What was really holding up the proceedings was the fact that Maggie Dutcher still remained incapable of testifying. Her condition was reported as grievous and possibly even fatal. The prosecutor asked that the case be postponed until the following January, when John Sullivan would stand before the Supreme Court of New Brunswick. By then, the prosecutor argued, Maggie would certainly have had time enough to heal from her trauma.
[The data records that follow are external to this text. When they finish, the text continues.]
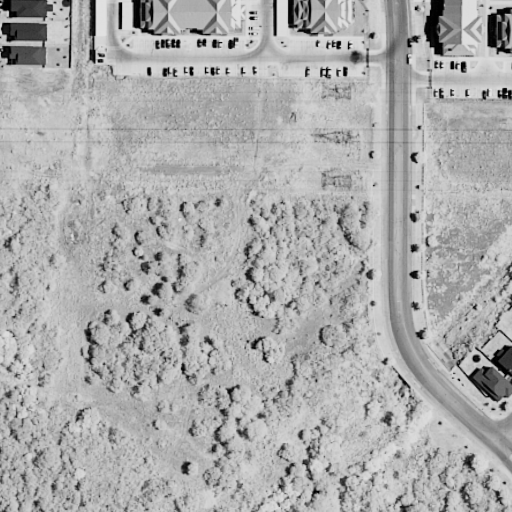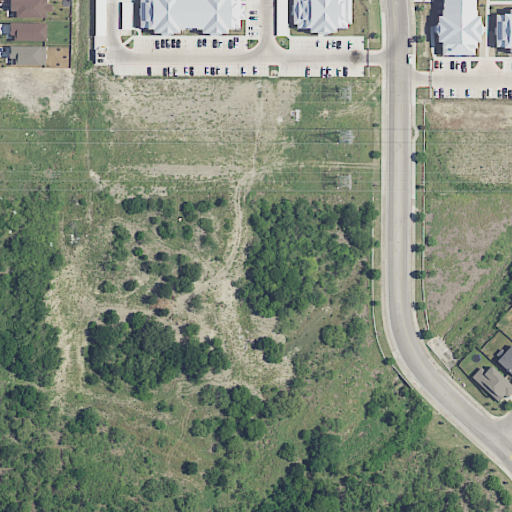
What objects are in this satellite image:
building: (188, 14)
building: (320, 15)
building: (456, 27)
road: (267, 28)
building: (503, 31)
road: (232, 56)
road: (456, 80)
power tower: (344, 95)
power tower: (344, 137)
power tower: (344, 182)
road: (398, 249)
building: (506, 360)
building: (493, 383)
road: (504, 432)
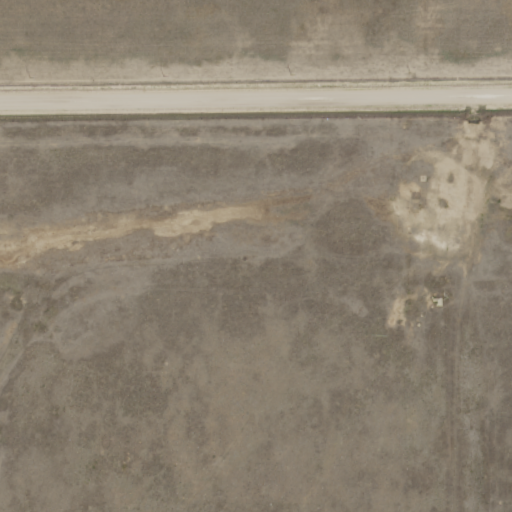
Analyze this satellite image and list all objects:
road: (256, 95)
Sullivan's lawyer didn't like the sound of that at all. He did not believe that a postponement would bring any kind of good news for his client. In fact, he believed that the more time they had to wait, the longer public opinion and the vicious gossip that was flying wildly about the countryside would have a chance to poison any jury's verdict.

“There are more lies to the square inch being told about John Sullivan than about any person living,” R. B. Smith stated. “I will ask the court for a postponement of eight days, and eight days only. If the girl is able to testify then, we will call her to the stand. If she is not fit, then we simply won't call her.”

Smith also demanded that someone else besides the Crown doctor should examine Maggie. Smith's requests were refused. There would be no bail, either. John Sullivan would stand trial for his life on January
12
,
1897
.

The Trial

It turned out that Maggie was actually able to testify that day, but not until she had been carefully examined by the members of the court.